*EXERCISE INSTRUCTIONS*.
• A. In the passage on abortion, rewrite the part from "An embryo is, like" up to and including "sure is arbitrary.", putting "growing" wherever "developing" appears.
• B. Translate this sentence from the abortion passage into Spanish: "You and I will not stop developing in this life until we are dead."
• C. Carry the abortion passage forward, beginning right after its final sentence.

*EXTRACT*.
-- Opening Marker --

Abortion involves two bodies, not one.  At conception, a member of our species suddenly exists who did not exist mere seconds before:  his or her genetic code is not the mother's own; only half of it came from her; the DNA is complete and utterly unique.  Two haploid cells (each containing half of a human DNA strand), a sperm and an egg, met and formed a diploid cell (complete human DNA).  The organism is quite clearly and obviously NOT THE MOTHER.  Just as you and I once were, the organism is in the zygotic stage.  Is this zygote alive?  Yes.  It has metabolism, maintains homeostasis, grows, responds to stimuli –say it along with your high school biology teacher:  “If you mark this 'not alive' on your exam tomorrow I will place a big, red X on your answer because it will be WRONG.”  Now, what kind of zygote is it exactly?  A whale zygote?  Dolphin?  Cat?  No, that is genetically impossible.  If you are human, your offspring is human.  It is a human zygote; it is a member of the species homo sapiens just like the rest of us.  If you do not believe me, seriously, try this:  leave the zygote alone for a few weeks.  It will sprout arms and legs and a brain and heart and everything!  Whoa.  Pretty recognizable as a human, even to those without much knowledge of biology, embryology, genetics or the classification of life.
An embryo is, like you and I, a developing human being.  You and I will not stop developing in this life until we are dead.  Do we value people more based on what level of development they have achieved?  If someone kills a 3 year old is it less wrong than if they kill a 16 year old?  If a 20 year old is mentally disabled and will never get beyond a third grade reading level is running over that person less horrible than running over a 20 year old who has full reasoning capacity?  Does the size of an embryo make it somehow less human?  If so, then it logically follows that it is less wrong to murder a person with dwarfism than a person with gigantism.  Pro-choice philosophy sure is arbitrary.

-- Closing Marker --

*PROVIDED MATERIAL*.

-- Opening Marker --

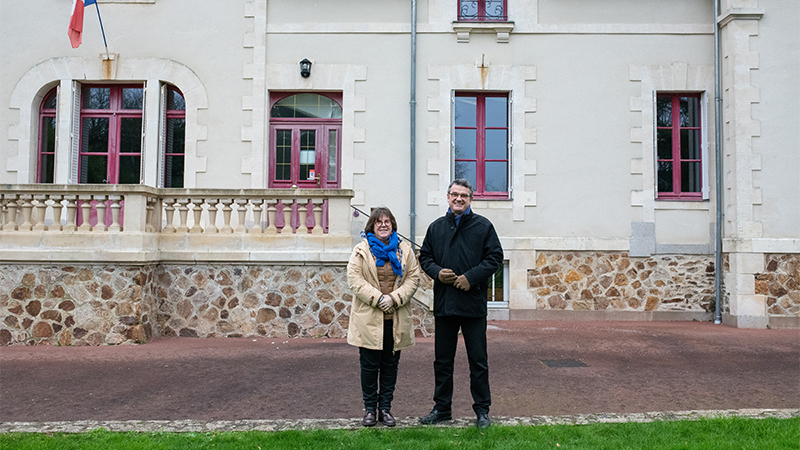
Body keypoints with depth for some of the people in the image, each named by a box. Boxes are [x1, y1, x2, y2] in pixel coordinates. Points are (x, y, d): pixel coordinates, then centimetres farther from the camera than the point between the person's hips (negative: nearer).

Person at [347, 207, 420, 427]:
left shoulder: (405, 249, 7)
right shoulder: (361, 250, 2)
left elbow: (413, 278, 3)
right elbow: (354, 279, -6)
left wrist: (394, 298, -11)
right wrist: (377, 298, -15)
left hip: (396, 318, 2)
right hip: (368, 318, -2)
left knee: (390, 365, 9)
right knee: (369, 365, 4)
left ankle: (385, 408, 21)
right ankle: (370, 409, 18)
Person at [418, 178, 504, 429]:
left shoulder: (483, 226, 1)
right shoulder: (436, 227, 10)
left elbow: (495, 257, -2)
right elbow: (425, 257, 15)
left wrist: (471, 277, -14)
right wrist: (437, 272, -6)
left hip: (473, 303, -3)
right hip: (443, 303, 3)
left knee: (478, 360, 4)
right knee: (442, 359, 11)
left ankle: (482, 410, 17)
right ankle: (442, 408, 24)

-- Closing Marker --

*ANSWERS TO THE EXERCISES*.
• A.
An embryo is, like you and I, a growing human being.  You and I will not stop growing in this life until we are dead.  Do we value people more based on what level of development they have achieved?  If someone kills a 3 year old is it less wrong than if they kill a 16 year old?  If a 20 year old is mentally disabled and will never get beyond a third grade reading level is running over that person less horrible than running over a 20 year old who has full reasoning capacity?  Does the size of an embryo make it somehow less human?  If so, then it logically follows that it is less wrong to murder a person with dwarfism than a person with gigantism.  Pro-choice philosophy sure is arbitrary.

• B. Tú y yo no dejaremos de desarrollarnos en esta vida hasta que estemos muertos.

• C.
Abortion simply does not make moral, scientific, legal, or intuitive sense.  Banning abortion is a reasonable position.  But, the bill in Georgia does not even go that far.  It merely asks that we not abort humans after 20 weeks’ gestation because we know they can feel pain at least by this age.  The fetus does not feel pain when his mother stubs her toe but does feel pain when being torn apart with a vacuum during abortion.  If that is not conclusive evidence that a 20 week old fetus is NOT his or her mother’s body I do not know what is.  So, I am baffled by pro-choice opposition to the bill.  They say abortion is "a woman's body, a woman's choice.”  But, at least by 20 weeks –and, if we are being honest, at the moment of conception-- the entity in a woman’s womb is demonstrably NOT HER.  And, to boot, the entity may actually be a female!  Do women only have rights once they exit the womb?  For the 500,000 or so females we have killed in America through abortion this past year, we have answered a resounding yes.  And the 500,000 or so males we have killed by abortion last year?  Yeah, no rights for them, either.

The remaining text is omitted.